Any further potential mapping could be done using the same source, which was the United States Census Fact Finder. Both sets of data, for household and population, were from the 2010 Wisconsin census.  

Friday, October 2, 2015

GIS 1 Lab 1 Basedata

The Confluence Proposal
By: Joey Mandelko
 
The Confluence, a collaboration project between the public University of Eau Claire Wisconsin and the private citizens of the city and county of Eau Claire, aims to develop a center for arts on the confluence of the Chippewa River and Eau Claire River. The goal for the project of developing various maps centered on the proposed site of the Confluence Project is to become familiar with the types of data used in analysis of public spaces and land management in public areas. The first objective was reach was to familiarize myself with the Eau Claire geodatabase and the various data sets inside of it. Once an understanding of the layout of the geodatabase was reached the second objective, of digitizing the proposed area of the Confluence Project could be achieved. The third objective was to learn about the Public Land Survey System by creating a map, again focused on the Confluence, to be able to observe and look for patterns in the land survey system. Objective four was to use an online resource to be able to describe each land parcel in the proposal in legal terms. The last objective to be reached was to organize a layout displaying the maps I had made with the information I needed to use to reach the objectives.
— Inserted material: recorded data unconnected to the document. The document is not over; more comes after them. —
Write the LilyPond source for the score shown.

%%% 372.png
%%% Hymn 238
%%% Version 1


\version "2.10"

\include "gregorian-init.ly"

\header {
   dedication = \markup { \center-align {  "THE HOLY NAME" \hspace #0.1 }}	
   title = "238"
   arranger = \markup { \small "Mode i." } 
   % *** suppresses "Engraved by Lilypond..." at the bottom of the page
To complete the first objective I made a separate geodatabase to hold the datasets I would use then reviewed the datasets held in the original geodatabase for Eau Claire City and Eau Claire County. I did all of this movement and research in ArcCatalog. For Objective two I added a basemap of World Imagery and added parcel_area dataset to the map. After making that layer hollow I was able to make use the edit toolbar to access the editing tool and digitize a polygon of the two land parcels to be involved in the Confluence. Objective three was designed to teach about the layout of the Public Land Survey System. I added PLSS_Townships dataset from the Eau Claire geodatabase as well as the PLSS_Sections and PLSS_Quarter_Quarter_sections to the map surface and used the Identify tool to look into each Dataset to answer questions for the completion of the objective. Objective four was to create the Legal description of the two land parcels. I used the Identify tool again to obtain the parcel_ID then plugged that number into www.eauclairewi.gov/departments/public-works/engineering/mapping-services and was able to pull up the legal information for each parcel. Objective 5 was completed all in ArcMap by creating a basic map for the following topics concerning public land use and the Confluence: Civil Divisions, Census Boundaries, Public Land Survey System, Parcels to be used for the Confluence, and Zoning area. Each map used a layer of world image projection and the two parcels in questionas well as the specific data from the dataset dragged and dropped into the display. I then added to each of the displays, shown on an 11x17 landscape display, the required features for a clear map such as a scale bar and a legend.